Thoughts on Marriott acquiring Starwood
Note: I began writing this post a few days after the Marriott-Starwood merger announcement. Unfortunately, due to events regarding my day job, I am just now getting back to finishing this. I know this seems a bit dated, but since my goal was not to break the news, but rather to offer my perspective, I decided to finish it.
If you read points and miles blogs, you are no doubt aware that Marriott International announced yesterday that it is buying Starwood hotels. This news took not only points and miles bloggers by surprise but the financial community as well. My girlfriend texted me the news and I sure did not see it coming. In fact, I was beginning to wonder if I had missed an announcement of Hyatt taking over Starwood given that speculation earlier this month.
I am disappointed because I was excited about the prospect of a Hyatt-Starwood tie-up. I have only begun staying at Starwood properties this year, but I have come to like what I have found at its brands. In fact, I am very close to attaining Starwood Preferred Guest Gold status for 2016. While I do not have any real Hyatt experience (aside from a couple of thousand stranded points from a business trip last year), I was intrigued at the prospects of a chain with two well-regarded loyalty programs that included numerous premium properties between them.
I must admit, I really do not know what to think of this merger. I had a Marriott Rewards account about a decade ago, but I have not stayed at any of its hotels in about as long. Marriott Rewards gets light coverage in points and miles blogs where most of the attention seems to go to Hilton, Hyatt, IHG and Starwood. Rather than attempt to muster up a rather uninformed opinion on this merger, I thought it better to survey the thoughts of my more experienced fellow bloggers. As is often the case, I felt that Ben Schlappig at One Mile at a Time did a masterful job summarizing the issues and mysteries of the merger.
Ben offered thoughtful points on why the merger made sense for Starwood as well as his usually prescient insight as to the impact of the merger on the loyalty programs. His analysis of the benefit to Starwood resonates with me:
My preferred properties tend to be limited service hotels. For my needs, I long ago came to the conclusion that once the lights go off, assuming the room is comfortable, all hotel rooms are basically the same: a place to sleep while I am exploring new places. Few of my trips include significant time in a hotel room, so I am loathe to pay extra for niceties from which I get limited value. I will occasionally spend a little more for location but that is about it. Don’t get me wrong, I do like higher end properties but, while I occasionally splurge, I rarely will spend the money for those. I will use loyalty points for stays at premium hotels so a chain that has limited service properties where I can earn points and higher end locations where I can spend those points is very attractive to me. Due to Starwood’s paltry offerings on the limited service end of the spectrum, I have struggled to find SPG properties that fit my needs since I began staying with the chain this year.

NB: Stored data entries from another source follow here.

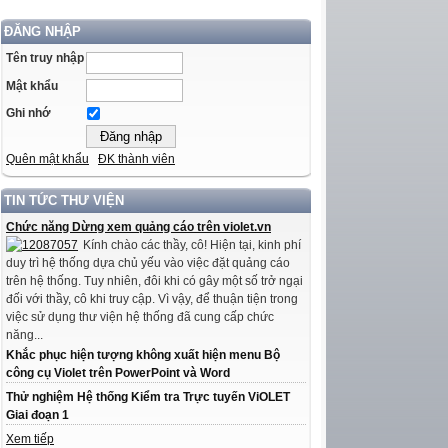
ĐĂNG NHẬP
Tên truy nhập
Mật khẩu
Ghi nhớ
Quên mật khẩu
ĐK thành viên
TIN TỨC THƯ VIỆN
Chức năng Dừng xem quảng cáo trên violet.vn
Kính chào các thầy, cô! Hiện tại, kinh phí
duy trì hệ thống dựa chủ yếu vào việc đặt quảng cáo
trên hệ thống. Tuy nhiên, đôi khi có gây một số trở ngại
đối với thầy, cô khi truy cập. Vì vậy, để thuận tiện trong
việc sử dụng thư viện hệ thống đã cung cấp chức
năng...
Khắc phục hiện tượng không xuất hiện menu Bộ
công cụ Violet trên PowerPoint và Word
Thử nghiệm Hệ thống Kiểm tra Trực tuyến ViOLET
Giai đoạn 1
Xem tiếp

Many of my destinations are rural interstate stopovers. Finding a Hampton Inn or Holiday Inn Express is not too difficult in these locales. However, finding an SPG property is often near impossible. When booking a room for my road trip to the Georgia Tech-Virginia football game in October, I found one SPG property in all of western Virginia, the Sheraton in Roanoke. If I had not been trying to use a free night I had earned and was about to expire, I would almost certainly not have booked a stay there, both due to cost and location. To the degree that the merger with Marriott increases options in areas such as this, I too see the benefits of the combined company. Where my concern lies also parallels that of Ben’s: the loyalty programs.
Schlappig suspects that if there is only one surviving programs, “it will be Marriott Rewards, given that it’s more than twice as large as Starwood Preferred Guest.” I think that conclusion and reasoning is sound. Ben goes on to opine on some possible scenarios for the combination of the two loyalty programs. I think the most interesting is his first possibility:
While I see some validity in the comparison he is making here, I do not think this is likely. The difference between the Ritz-Carlton brand and all but a few other brands in the world - only one of which might include Starwood’s St. Regis - is vast. To maintain the ultra-premium branding that Rtiz-Carlton enjoys, Marriott almost has no choice but to maintain a separate program for the chain. As a whole, Starwood does not carry that cachet and there would be little branding motivation to carve out its properties into a standalone program. In fact, one could quite readily pair some Starwood brands with a similar Marriott brand. Hence, I do not feel that this scenario is likely.
What I think is the most likely scenario is Ben’s second, where certain SPG features get rolled into the surviving Marriott Rewards program. Ben focuses more on suite upgrades but does not touch on the feature that I like most about Starwood Preferred Guest - conversion of points to airline partners. While there was little information from which to glean the future of the loyalty programs at the time of the merger announcement, since I started this piece, Marriott International CEO Arne Sorenson specifically commented in an online video, though with little specificity, on Starwood Preferred Guest and Marriott Rewards. While nothing definitive was conveyed in his comments, Starwood loyalists have some room for optimism as we await details on the merger’s implementation.